All amounts will help, so perhaps when you are out and about partying this weekend, everyone could put aside a few dirhams for those who need it. Could the posse perhaps make a collection? If you are Christmas shopping, maybe buy one less item and pass the cash to someone who really needs it? I can arrange to collect.

Please feel free to ask any questions, or to PM me to arrange to pass on donations.

Thanks all 

-


----------



## Geordie Armani (Jan 24, 2008)

Elphaba this is amazing!! I will be at the Lakes Club on Sunday morning from 11 am to take donations. I will also be at Mall of the Emirates tomorrow morning. Level 2 Carrefour entrance, from 11 am for about half an hour. Dig deep peeps!


----------



## caldwema (Oct 9, 2008)

Geordie Armani said:


> Elphaba this is amazing!! I will be at the Lakes Club on Sunday morning from 11 am to take donations. I will also be at Mall of the Emirates tomorrow morning. Level 2 Carrefour entrance, from 11 am for about half an hour. Dig deep peeps!


Good to know Geordie, I will pass the word around to all who make it out this weekend. I am sure we can all afford to take a pass on even one drink and put that money towards a good cause. Any little bit will help, it's all adds up. So anyone looking to donate and you are out with us this weekend, just let me know and I will make sure the donations reach the correct hands.


----------



## crazymazy1980 (Aug 2, 2008)

caldwema said:


> Good to know Geordie, I will pass the word around to all who make it out this weekend. I am sure we can all afford to take a pass on even one drink and put that money towards a good cause. Any little bit will help, it's all adds up. So anyone looking to donate and you are out with us this weekend, just let me know and I will make sure the donations reach the correct hands.

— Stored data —
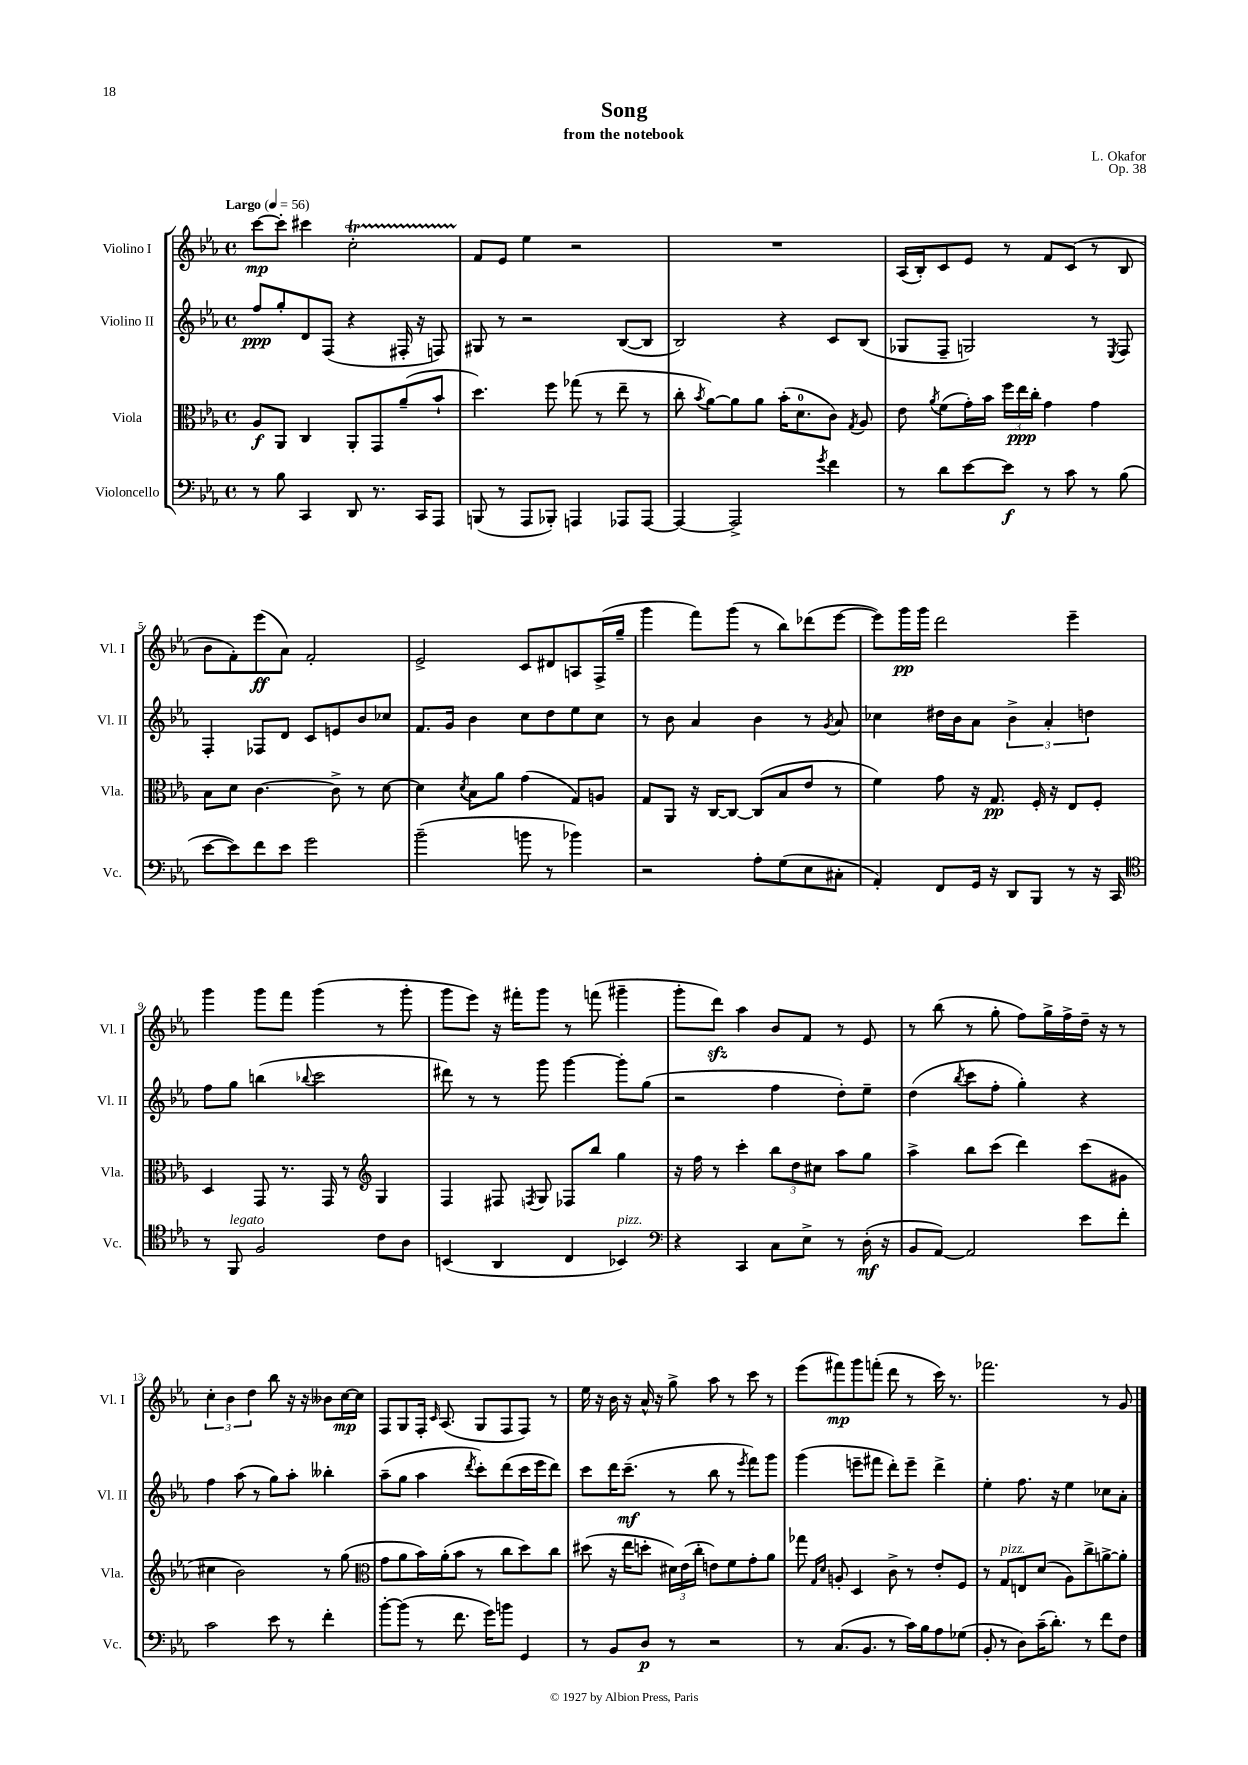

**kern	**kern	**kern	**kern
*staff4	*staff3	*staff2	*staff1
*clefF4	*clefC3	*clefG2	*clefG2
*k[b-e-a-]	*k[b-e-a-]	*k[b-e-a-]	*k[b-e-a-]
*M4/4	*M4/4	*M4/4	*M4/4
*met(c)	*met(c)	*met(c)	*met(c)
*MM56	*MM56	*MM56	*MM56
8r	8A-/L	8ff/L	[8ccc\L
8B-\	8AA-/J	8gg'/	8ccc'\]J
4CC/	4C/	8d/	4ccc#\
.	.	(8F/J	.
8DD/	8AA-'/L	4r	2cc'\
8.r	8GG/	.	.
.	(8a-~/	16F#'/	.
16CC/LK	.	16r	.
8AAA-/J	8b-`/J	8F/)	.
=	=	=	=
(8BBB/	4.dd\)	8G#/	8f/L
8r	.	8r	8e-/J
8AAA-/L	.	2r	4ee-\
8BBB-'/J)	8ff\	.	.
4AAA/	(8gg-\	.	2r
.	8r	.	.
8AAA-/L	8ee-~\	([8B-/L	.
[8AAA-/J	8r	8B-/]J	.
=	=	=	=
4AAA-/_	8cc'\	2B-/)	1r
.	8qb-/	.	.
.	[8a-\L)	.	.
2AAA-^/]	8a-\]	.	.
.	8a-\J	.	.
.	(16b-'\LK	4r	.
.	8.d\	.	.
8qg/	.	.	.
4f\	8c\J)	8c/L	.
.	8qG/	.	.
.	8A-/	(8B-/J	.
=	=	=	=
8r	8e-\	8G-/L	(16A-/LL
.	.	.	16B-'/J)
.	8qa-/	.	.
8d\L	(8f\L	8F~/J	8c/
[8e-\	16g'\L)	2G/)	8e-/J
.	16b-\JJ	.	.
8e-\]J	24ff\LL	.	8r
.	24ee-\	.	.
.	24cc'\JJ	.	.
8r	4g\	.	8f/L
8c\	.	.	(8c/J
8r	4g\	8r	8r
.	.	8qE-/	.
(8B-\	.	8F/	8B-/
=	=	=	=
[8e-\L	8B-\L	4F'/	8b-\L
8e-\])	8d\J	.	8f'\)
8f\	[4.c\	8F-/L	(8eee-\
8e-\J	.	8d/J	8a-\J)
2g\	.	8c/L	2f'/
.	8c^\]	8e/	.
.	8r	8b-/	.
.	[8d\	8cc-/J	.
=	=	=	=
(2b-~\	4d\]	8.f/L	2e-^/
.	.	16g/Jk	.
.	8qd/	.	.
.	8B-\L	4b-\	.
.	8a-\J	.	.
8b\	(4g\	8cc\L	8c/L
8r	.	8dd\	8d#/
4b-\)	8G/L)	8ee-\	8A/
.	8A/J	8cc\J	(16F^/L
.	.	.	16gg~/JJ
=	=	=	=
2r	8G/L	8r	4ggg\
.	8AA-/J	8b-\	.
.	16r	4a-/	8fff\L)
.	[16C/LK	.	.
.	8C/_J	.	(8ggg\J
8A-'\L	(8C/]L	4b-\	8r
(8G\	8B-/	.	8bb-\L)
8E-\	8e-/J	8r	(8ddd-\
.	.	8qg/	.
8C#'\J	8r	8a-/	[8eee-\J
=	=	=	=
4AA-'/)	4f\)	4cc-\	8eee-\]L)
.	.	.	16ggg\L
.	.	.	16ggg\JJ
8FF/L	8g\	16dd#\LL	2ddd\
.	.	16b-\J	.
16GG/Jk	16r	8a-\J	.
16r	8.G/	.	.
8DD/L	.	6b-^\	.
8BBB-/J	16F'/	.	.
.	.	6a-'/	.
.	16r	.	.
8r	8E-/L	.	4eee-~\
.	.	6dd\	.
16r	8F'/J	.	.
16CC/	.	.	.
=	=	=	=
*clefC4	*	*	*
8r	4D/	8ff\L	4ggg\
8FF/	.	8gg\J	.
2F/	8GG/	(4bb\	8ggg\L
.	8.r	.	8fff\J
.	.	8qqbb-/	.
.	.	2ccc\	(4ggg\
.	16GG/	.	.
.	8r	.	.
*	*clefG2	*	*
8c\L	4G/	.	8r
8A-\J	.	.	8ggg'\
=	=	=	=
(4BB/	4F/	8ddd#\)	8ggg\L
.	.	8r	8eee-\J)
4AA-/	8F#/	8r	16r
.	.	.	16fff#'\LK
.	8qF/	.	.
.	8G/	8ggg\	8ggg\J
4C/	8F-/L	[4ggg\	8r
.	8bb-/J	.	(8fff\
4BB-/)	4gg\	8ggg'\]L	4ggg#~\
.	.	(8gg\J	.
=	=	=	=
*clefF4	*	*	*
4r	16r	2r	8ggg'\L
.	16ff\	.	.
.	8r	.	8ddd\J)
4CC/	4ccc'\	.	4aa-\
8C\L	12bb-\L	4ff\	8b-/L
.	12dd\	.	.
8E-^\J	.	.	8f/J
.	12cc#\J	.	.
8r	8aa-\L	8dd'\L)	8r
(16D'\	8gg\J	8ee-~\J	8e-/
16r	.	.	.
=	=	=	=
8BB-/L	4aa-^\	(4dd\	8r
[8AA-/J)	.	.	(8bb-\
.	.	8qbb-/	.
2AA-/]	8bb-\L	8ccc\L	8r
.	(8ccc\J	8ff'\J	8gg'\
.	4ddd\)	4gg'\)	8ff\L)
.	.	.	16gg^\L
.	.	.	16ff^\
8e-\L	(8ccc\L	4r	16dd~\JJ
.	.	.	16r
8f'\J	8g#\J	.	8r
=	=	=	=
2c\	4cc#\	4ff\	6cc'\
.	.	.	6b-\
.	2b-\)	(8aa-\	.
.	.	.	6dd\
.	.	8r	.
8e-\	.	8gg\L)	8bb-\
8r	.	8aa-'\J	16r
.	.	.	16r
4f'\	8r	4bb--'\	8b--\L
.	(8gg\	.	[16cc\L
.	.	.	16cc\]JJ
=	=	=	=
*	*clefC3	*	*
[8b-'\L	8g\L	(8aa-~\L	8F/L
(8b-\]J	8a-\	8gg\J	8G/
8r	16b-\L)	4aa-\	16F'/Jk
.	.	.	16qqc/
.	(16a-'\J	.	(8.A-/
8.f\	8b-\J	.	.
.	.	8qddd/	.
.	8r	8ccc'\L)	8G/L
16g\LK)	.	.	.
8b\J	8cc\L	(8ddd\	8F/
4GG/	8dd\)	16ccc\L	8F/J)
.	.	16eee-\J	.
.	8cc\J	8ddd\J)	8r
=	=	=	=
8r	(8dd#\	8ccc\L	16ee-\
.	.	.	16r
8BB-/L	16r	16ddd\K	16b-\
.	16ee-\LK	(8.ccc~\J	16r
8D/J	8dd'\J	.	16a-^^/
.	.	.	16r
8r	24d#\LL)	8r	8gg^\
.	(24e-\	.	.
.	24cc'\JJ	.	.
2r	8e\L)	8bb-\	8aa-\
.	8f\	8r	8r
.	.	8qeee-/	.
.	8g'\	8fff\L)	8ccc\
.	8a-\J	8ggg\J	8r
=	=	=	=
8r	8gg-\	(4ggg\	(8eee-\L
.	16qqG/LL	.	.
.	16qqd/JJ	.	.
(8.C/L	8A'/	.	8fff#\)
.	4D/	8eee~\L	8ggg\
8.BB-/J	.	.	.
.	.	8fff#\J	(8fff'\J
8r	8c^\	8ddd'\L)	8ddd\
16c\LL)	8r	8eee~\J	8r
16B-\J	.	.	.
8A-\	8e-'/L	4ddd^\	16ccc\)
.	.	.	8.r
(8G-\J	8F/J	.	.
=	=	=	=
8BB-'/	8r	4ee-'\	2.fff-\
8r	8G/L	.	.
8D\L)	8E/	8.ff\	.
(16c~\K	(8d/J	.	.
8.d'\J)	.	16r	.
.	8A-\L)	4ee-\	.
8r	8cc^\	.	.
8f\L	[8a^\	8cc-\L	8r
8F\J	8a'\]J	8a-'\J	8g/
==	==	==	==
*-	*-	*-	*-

— Aim of the task —
Edit the donation thread by writing out everything from "All amounts will" down to "(Jan 24, 2008)", with "dirhams" changed to "dollars". These items were drawn from a separate source.

— Exercise solution —
All amounts will help, so perhaps when you are out and about partying this weekend, everyone could put aside a few dollars for those who need it. Could the posse perhaps make a collection? If you are Christmas shopping, maybe buy one less item and pass the cash to someone who really needs it? I can arrange to collect.

Please feel free to ask any questions, or to PM me to arrange to pass on donations.

Thanks all 

-


----------



## Geordie Armani (Jan 24, 2008)